• Instructions for the task:
Report every line in the records that contains the string "series". Case counts.

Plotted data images

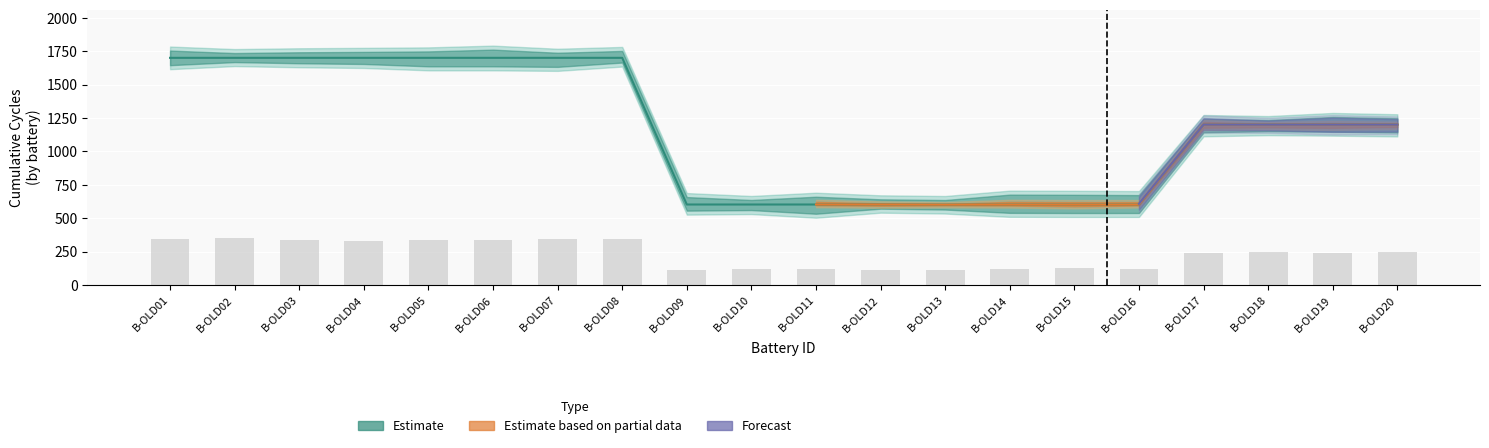

At how many categories does at least one series exceed 887?

12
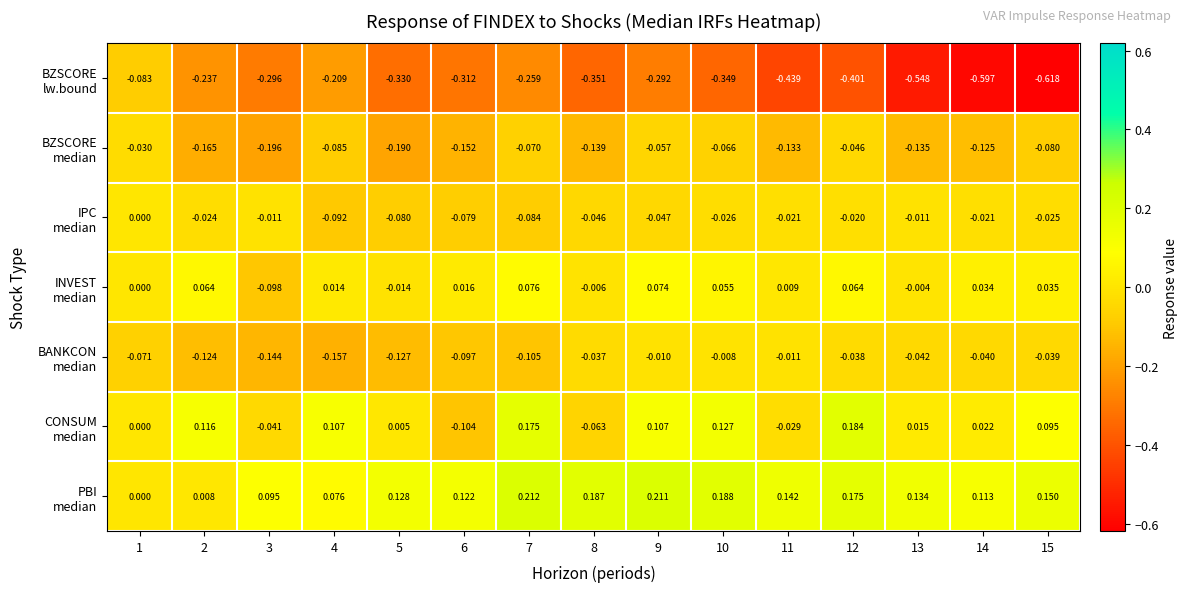

Which series has the largest total across all categories?

PBI median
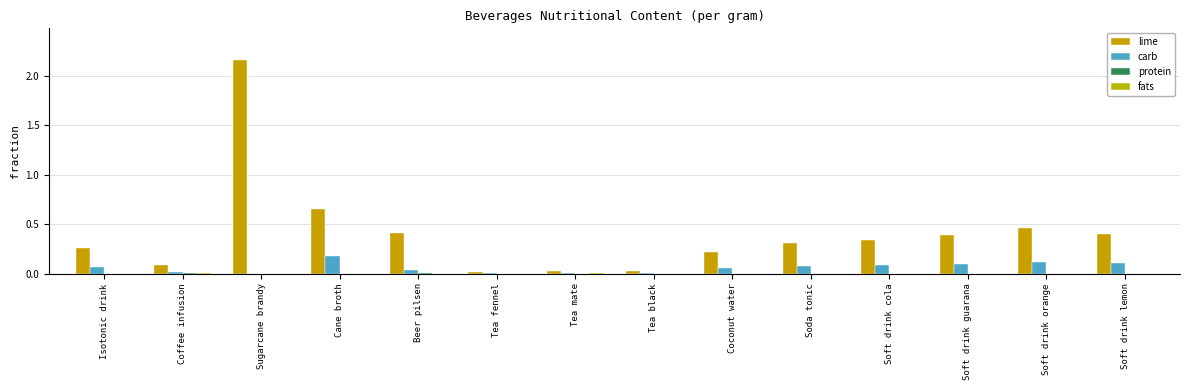

At which category is the sum across all series the highest?

Sugarcane brandy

• Exercise answer:
At how many categories does at least one series exceed 887?
Which series has the largest total across all categories?
At which category is the sum across all series the highest?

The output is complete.